In this lab, we will further investigate some comparisons between our personal logistic regression implementation, that of sci-kit learn and further tuning parameters that can be adjusted in the model.
- Understand and implement logistic regression
- Compare logistic model outputs
In the previous lab, we were able to recreat a logistic regression model output from sci-kit learn that did not include an intercept of regularization. Here, you will continue to analyze the impact of several tuning parameters including the intercept, and regularization parameter which we have not discussed previously.
As with the previous lab, import the dataset stored in heart.csv
#Your code here
Define X and y as with the previous lab. This time, follow best practices and also implementk a standard train-test split.

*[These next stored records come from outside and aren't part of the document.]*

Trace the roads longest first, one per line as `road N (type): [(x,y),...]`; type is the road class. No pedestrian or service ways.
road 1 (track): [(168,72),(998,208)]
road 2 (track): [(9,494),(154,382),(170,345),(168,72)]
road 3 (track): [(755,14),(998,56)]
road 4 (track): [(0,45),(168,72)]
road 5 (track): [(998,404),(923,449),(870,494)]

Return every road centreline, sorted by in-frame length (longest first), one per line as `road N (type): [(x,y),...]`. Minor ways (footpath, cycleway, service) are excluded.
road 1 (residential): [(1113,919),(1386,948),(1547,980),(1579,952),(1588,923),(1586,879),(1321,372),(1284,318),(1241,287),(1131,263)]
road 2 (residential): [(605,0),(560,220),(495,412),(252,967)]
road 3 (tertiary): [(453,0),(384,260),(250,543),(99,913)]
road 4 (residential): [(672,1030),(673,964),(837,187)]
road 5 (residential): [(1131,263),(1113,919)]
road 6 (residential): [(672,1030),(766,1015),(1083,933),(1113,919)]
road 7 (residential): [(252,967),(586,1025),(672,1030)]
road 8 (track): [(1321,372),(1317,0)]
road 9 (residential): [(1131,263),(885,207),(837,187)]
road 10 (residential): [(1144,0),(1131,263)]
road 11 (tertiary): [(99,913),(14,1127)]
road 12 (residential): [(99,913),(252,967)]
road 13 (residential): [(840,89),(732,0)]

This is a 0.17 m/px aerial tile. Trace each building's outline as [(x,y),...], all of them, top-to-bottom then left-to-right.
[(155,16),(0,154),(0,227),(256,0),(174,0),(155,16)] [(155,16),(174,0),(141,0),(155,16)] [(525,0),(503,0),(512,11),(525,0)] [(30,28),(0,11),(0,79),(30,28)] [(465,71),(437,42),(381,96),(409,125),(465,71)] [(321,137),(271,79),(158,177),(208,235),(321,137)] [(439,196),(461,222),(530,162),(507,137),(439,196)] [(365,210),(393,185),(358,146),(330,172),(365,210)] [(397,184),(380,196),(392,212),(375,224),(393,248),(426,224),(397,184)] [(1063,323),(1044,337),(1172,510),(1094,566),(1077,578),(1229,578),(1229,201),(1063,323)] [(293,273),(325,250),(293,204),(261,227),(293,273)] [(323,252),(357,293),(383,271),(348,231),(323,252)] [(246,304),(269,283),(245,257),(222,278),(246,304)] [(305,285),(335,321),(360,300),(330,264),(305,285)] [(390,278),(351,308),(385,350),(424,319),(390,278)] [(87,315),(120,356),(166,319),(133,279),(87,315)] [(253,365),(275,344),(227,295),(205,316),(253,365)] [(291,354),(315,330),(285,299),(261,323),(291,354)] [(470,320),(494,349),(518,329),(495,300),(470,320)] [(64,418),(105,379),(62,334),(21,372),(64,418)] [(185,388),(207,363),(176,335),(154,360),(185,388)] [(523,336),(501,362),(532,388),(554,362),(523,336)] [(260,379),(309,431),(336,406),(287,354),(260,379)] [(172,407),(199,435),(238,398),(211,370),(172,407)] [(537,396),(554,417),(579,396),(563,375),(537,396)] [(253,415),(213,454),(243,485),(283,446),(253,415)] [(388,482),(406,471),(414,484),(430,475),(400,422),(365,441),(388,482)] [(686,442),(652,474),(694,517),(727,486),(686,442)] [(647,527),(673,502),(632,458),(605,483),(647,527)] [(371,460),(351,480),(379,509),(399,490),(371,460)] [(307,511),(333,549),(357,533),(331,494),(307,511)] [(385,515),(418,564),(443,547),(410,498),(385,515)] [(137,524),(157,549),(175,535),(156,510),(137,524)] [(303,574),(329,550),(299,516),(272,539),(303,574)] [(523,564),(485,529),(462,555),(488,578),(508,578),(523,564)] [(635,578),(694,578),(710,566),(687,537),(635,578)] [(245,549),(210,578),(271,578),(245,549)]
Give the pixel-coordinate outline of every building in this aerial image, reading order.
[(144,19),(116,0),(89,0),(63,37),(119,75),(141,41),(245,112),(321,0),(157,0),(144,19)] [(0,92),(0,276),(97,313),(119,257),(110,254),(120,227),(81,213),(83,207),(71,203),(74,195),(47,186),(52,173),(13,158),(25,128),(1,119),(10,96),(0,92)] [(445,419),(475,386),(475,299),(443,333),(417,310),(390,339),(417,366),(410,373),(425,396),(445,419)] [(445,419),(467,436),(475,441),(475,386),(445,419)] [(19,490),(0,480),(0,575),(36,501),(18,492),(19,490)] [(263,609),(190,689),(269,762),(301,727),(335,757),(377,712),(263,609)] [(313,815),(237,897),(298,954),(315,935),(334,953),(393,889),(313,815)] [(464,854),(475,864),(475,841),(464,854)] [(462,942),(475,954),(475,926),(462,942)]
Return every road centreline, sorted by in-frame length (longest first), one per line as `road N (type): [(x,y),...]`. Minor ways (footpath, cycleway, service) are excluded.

For consistency of results, use random_state=17.
#Your code here
Use your code from the previous lab to once again train a logistic regression algorithm on the training set.
# Your code here
#Your code here
#Your code here
# Your code here
Use a standard decision boundary of .5 to convert your probabilities output by logistic regression into binary classifications. (Again this should be for the test set.) Afterwards, feel free to use the built in sci-kit learn methods to compute the confusion matrix as we discussed in previous sections.
# Your code here
Do the same using the built in method from sci-kit learn. To start, create an identical model as you did in the last section; turn off the intercept and set the regularization parameter, C, to a ridiculously large number such as 1e16.
# Your code here
#Your code here
#Your code here
Now add an intercept to the sci-kit learn model. Keep the regularization parameter C set to a very large number such as 1e16. Plot all three models ROC curves on the same graph.
# Your code here
Now, experiment with altering the regularization parameter. At minimum, create 5 different subplots with varying regularization (C) parameters. For each, plot the ROC curve of the train and test set for that specific model.
Regularization parameters between 1 and 20 are recommended. Observe the difference in test and train auc as you go along.
# Your code here
#Your response here
In this lesson, we reviewed many of the accuracy measures of classification algorithms and observed the impact of additional tuning parameters such as regularization.